Agli attentati contro chiese e cristiani nel mondo islamico, alle conversioni forzate delle studentesse nigeriane, la cronaca di questi giorni ha ricondotto il caso della condanna a morte di Meriam. Un caso non isolato, dunque, intricato ma esemplare allo stesso tempo.

Una donna di famiglia musulmana, condannata a morte perché sposa di un cristiano sudanese, anche se cittadino americano. Più che il rifiuto di una famiglia mista, per religione e cittadinanza, o un ipotetico atteggiamento persecutorio, in questo caso è il diritto islamico che interviene in una questione spesso sottaciuta, ma latente e destinata a ripresentarsi.

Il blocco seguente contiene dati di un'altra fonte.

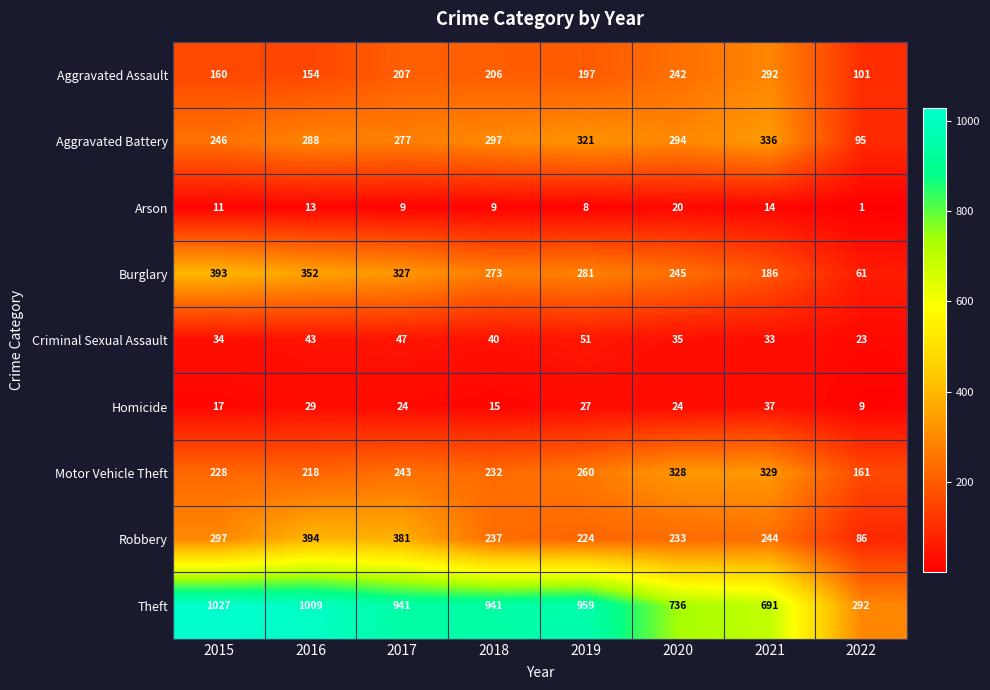

What is the approximate value of Criminal Sexual Assault at 2016, to the nearest 5?

45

Per il diritto islamico la donna musulmana può sposare solo musulmani, mentre l’uomo può contrarre matrimonio anche con altre donne, ad esempio ebree o cristiane. Frutto di una prescrizione nata quando i musulmani erano una piccola minoranza nei territori conquistati fuori dall’Arabia, il divieto nasceva dalla considerazione che una donna musulmana sposata a un cristiano o a un ebreo era perduta alla piccola comunità dei credenti. Così del resto fu per le prime generazione che seguirono Maometto e che conquistarono un territorio immenso.

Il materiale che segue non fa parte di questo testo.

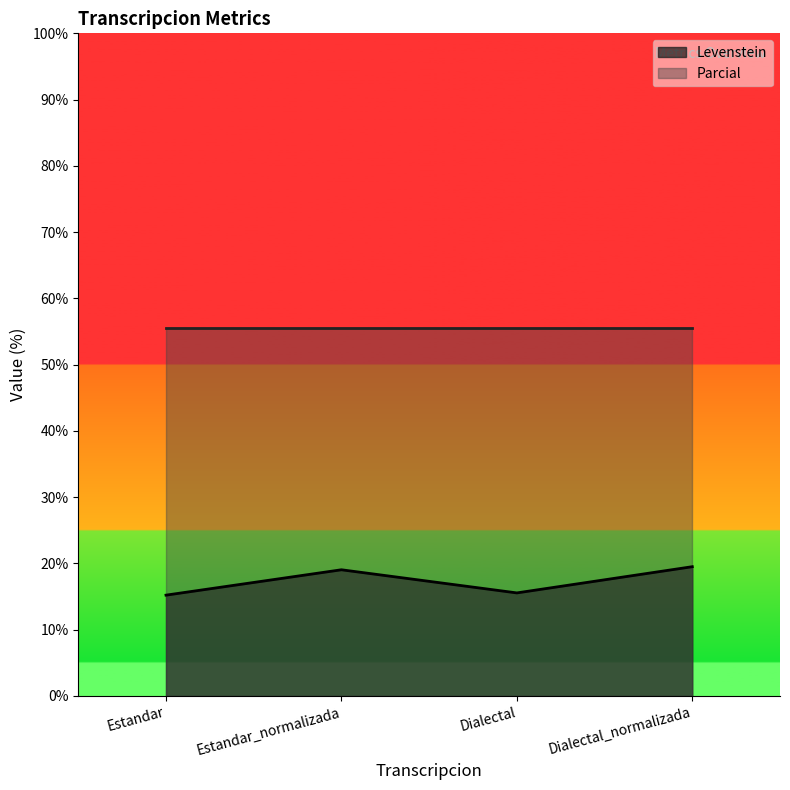

What is the label of the 3rd point from the right?

Estandar_normalizada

Con il passar del tempo, però, divenuto l’Islam religione di maggioranza e imperiale, tale proibizione ha assunto connotazioni di esclusivismo religioso, anche se le punizioni previste a chi infrangeva questo divieto sono state raramente eseguite. È solo negli ultimi decenni che la questione sta tornando di grande attualità. Con milioni di musulmani in occidente, e spinte verso processi di laicizzazione, i matrimoni misti sono sempre più frequenti, anche tra musulmane e uomini non musulmani. Voluta indifferenza o silenzi più che giustificati li accompagnano, ma sono silenzi che non possono cancellare il problema giuridico.

Nella maggior parte dei casi il contenzioso è evitato con conversioni fittizie dei mariti, oppure si perde quasi del tutto nei matrimoni di potenti o personaggi famosi per cui l’appartenenza all’islam passa quasi in secondo piano. È il caso, più recente, della nuova compagna di George Clooney, la drusa Amal Alamuddin, la cui storia ha raccolto qualche critica in tal senso.

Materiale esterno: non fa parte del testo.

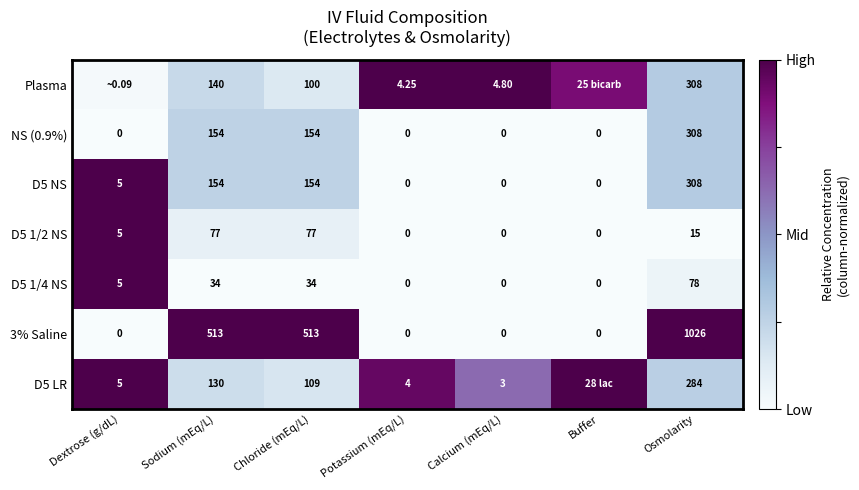

Between Chloride (mEq/L) and Potassium (mEq/L), which series saw the biggest shift?

3% Saline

Qualche pallido tentativo di affrontare il problema c’è, ma si scontra con realtà nei Paesi musulmani attraversate dal caso di Meriam o dall’approfondirsi degli steccati confessionali. Le discussioni giuridiche dei musulmani europei hanno dato origine al cosiddetto «diritto delle minoranze islamiche», che cerca appunto di ridiscutere prescrizioni e doveri dei musulmani in società in cui non vige la legge islamica. La questione dei matrimoni «misti» è sicuramente una delle più importanti e spinose che attendono una risposta. Tale realtà sollecita infatti l’Islam nel suo complesso, ma soprattutto i musulmani europei.

Silenzi e sottovalutazioni non possono nascondere il fatto che il divieto tradizionale rappresenta un ostacolo sulla strada di future integrazioni e tocca sul vivo il rapporto dei musulmani emigrati con i loro Paesi di origine. Sollecita e mette alla prova le interpretazioni legali conservatrici, come tante prescrizioni che toccano il mondo femminile.

Ma interroga anche laici e musulmani più integrati, perché sanno che su questo tema, insieme a pochi altri, si misurerà la capacità di riforma degli stessi musulmani, e la loro volontà di incidere nel dibattito religioso e giuridico, oltre che di misurarsi con la realtà non islamica in cui vivono.